Milo had been throwing us the highlights from his bag of tricks all morning - smiling, loving the rotating starfish on his bouncy seat, smacking the crap out of the hanging plastic parts on his activity mat - until Sam and Lisa showed up, at which point he decided to scream, fuss, and generally act like he was extremely unsatisfied with the parents that life had dealt him.

Every day is ... not so much an adventure, more like a grueling hike up a mountain that sometimes offers nice views. Which makes it extremely hard to plan or anticipate anything. And for me, this is one of the toughest parts of parenthood. Because I love to plan. I like to plan what I'm doing in three hours; I like to plan what I'm doing in three months or three years. And I like to put it in spreadsheet format. But now planning is next to impossible because we have no idea what Milo will be like on a minute-to-minute basis.

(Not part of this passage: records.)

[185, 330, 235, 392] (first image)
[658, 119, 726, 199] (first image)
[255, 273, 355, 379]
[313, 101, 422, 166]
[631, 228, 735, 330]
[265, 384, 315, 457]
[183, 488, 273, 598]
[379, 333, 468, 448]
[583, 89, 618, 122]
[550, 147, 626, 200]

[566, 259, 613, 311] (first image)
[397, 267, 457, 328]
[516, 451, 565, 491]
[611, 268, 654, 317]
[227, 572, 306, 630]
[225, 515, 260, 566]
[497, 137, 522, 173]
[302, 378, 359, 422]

This all came to a head over the past few weeks as I tried to plan a trip for us in May. My brother is getting married in L.A., and we're going to plan our first family vacation around the wedding. Which is impossible, because by then Milo will be six months old and I haven't a clue what a six-month-old, let alone this particular six-month-old, is like. Will he like to zoo? Playing on the beach? Will he adjust to the time change or will he be pissed off and fussy the entire time? I don't even know what he'll be eating and when he'll be sleeping. It would be easier to plan a vacation with a chimpanzee, because at least then I could call the zoo and find out what chimps are generally like.

But tickets need to be purchased and plans need to be made, so after an uncharacteristic three weeks spent debating minutia (will he need his own seat on the plane? do we book a single room or a suite? do we bring the car seat? the pack and play? will we need to buy a steamer trunk to haul all of our crap?) I finally made some executive decisions and booked the trip. At the very least it will be, dare I say it, an adventure.